Autres villas célèbres présentées, la Villa Capra La Rotonda à Vicence, terminée par Scamozzi, le type même de la villa temple, la Villa Foscari à Malcontenta di Mira et ses cheminées caractéristiques, l'imposante Villa Contarini à Piazzola sul Brenta, la Rocca Pisana à Lonigo, de Scamozzi, et la Villa Pisani à Stra qui s'élève le long du canal de la Brenta, et fut propriété de Napoléon.

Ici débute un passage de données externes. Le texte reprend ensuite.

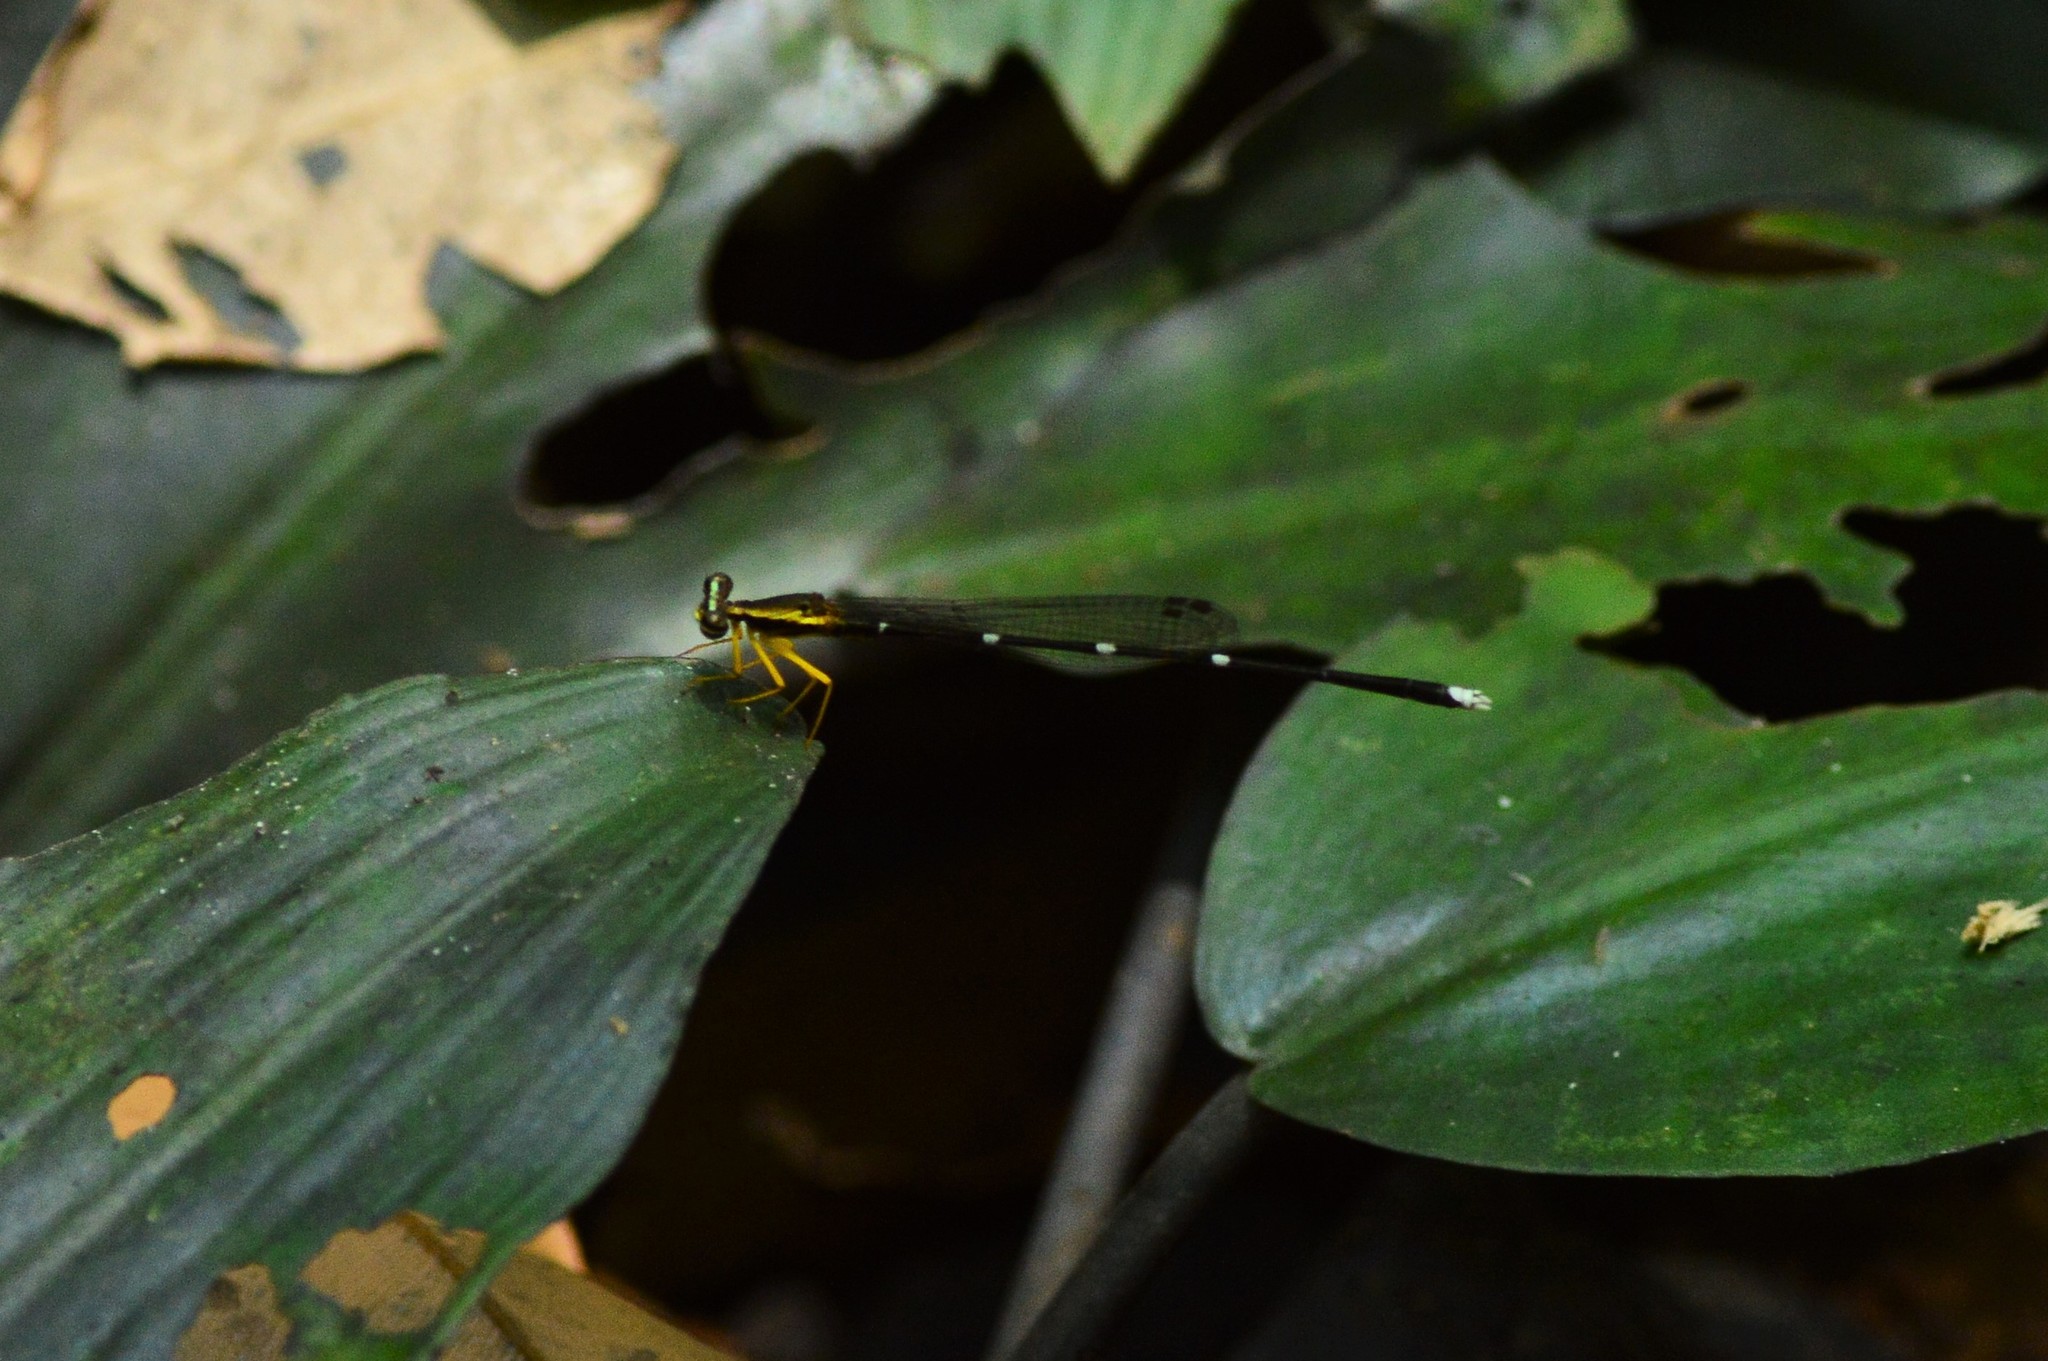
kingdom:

Les fresques qui décoraient l'intérieur de toutes les villas ne s'inspiraient pas de la religion, mais faisaient souvent référence au propriétaire, ou bien utilisaient des thèmes de l'antiquité, ou restaient symboliques. En rappelant qu'il s'agissait fréquemment de fresques en trompe-l'oeil, Jean-Marie Rietsch nous montra fréquemment l'habileté du peintre dans cet art.

La salle Érasme

Malgré un défilé très rapide des nombreuses vues, attirantes notamment pour les commentaires qui les soulignaient, les acorfiens apprécièrent largement cette conférence qui, tout leur faisant apprécier de réelles beautés, enrichissait leurs connaissances par une approche nouvelle du sujet et une grande science du détail : nous voici devenus des experts en villas vénitiennes pouvait-on penser en remerciant chaleusement le conférencier par de nombreux applaudissements.